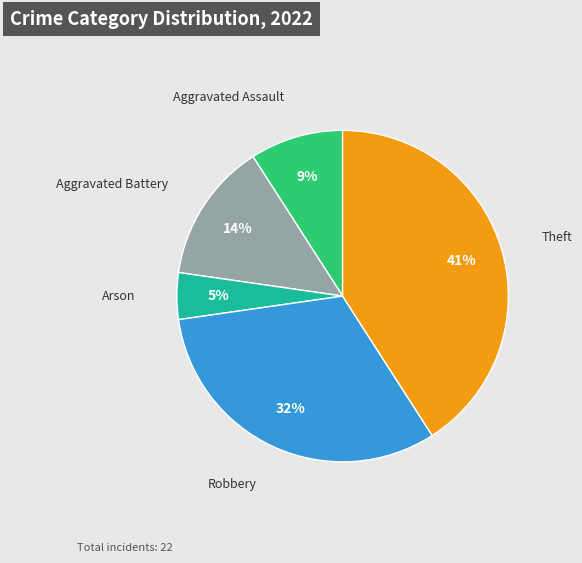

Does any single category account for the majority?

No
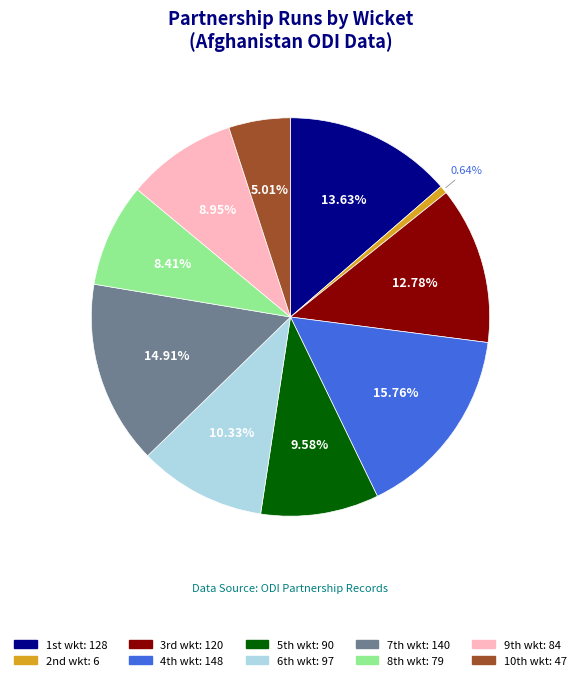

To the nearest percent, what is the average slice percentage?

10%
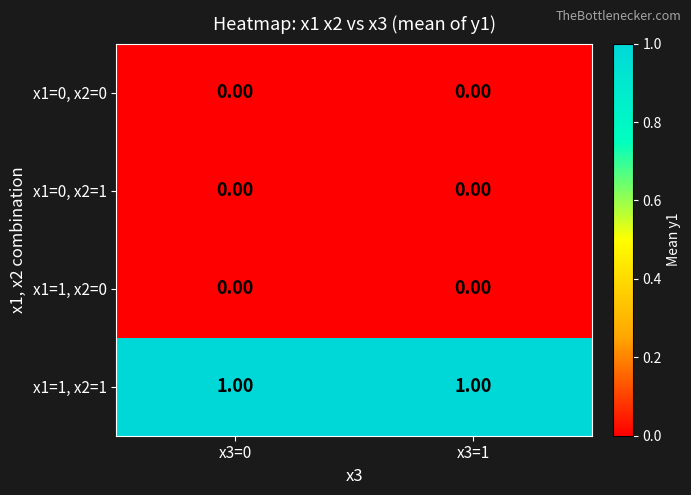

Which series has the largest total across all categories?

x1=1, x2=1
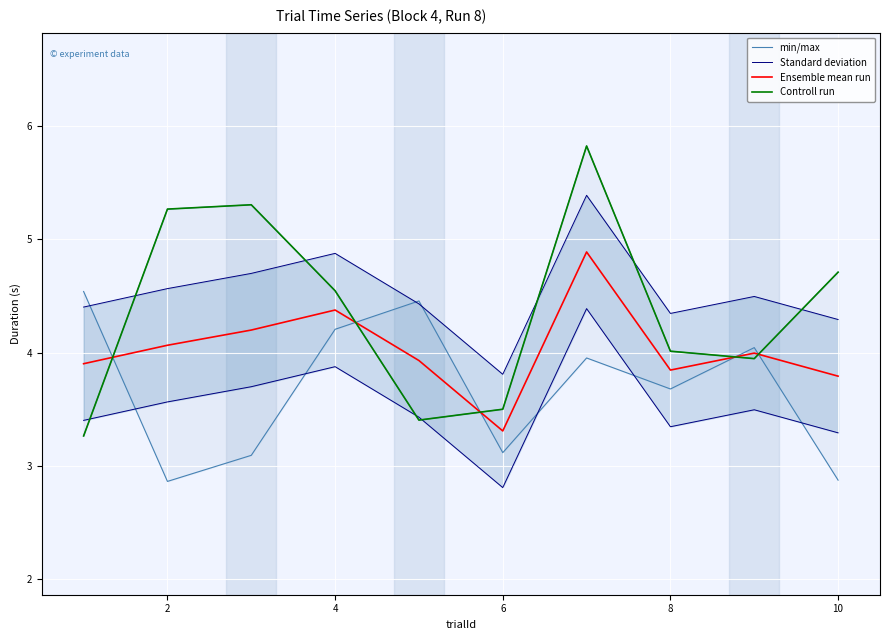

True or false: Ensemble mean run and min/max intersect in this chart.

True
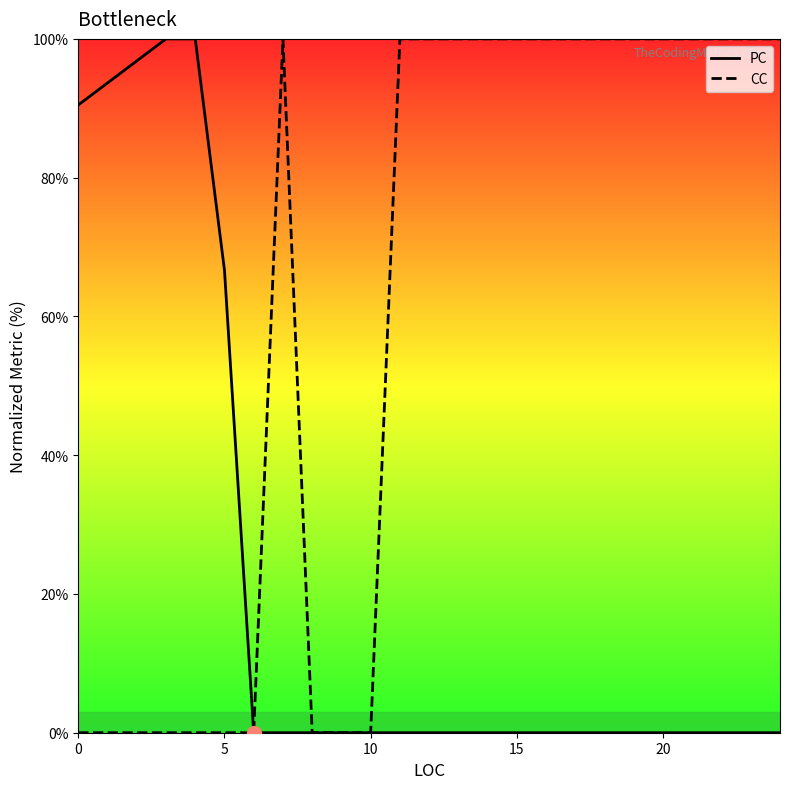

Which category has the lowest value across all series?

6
+--
What you should do: Change every "category" in the items above to "group" and copy them out with nothing else altered. Omit the pictures from your copy.

Exercise response:
Does any single group account for the majority?

No

To the nearest percent, what is the average slice percentage?

10%

Which series has the largest total across all categories?

x1=1, x2=1

True or false: Ensemble mean run and min/max intersect in this chart.

True

Which group has the lowest value across all series?

6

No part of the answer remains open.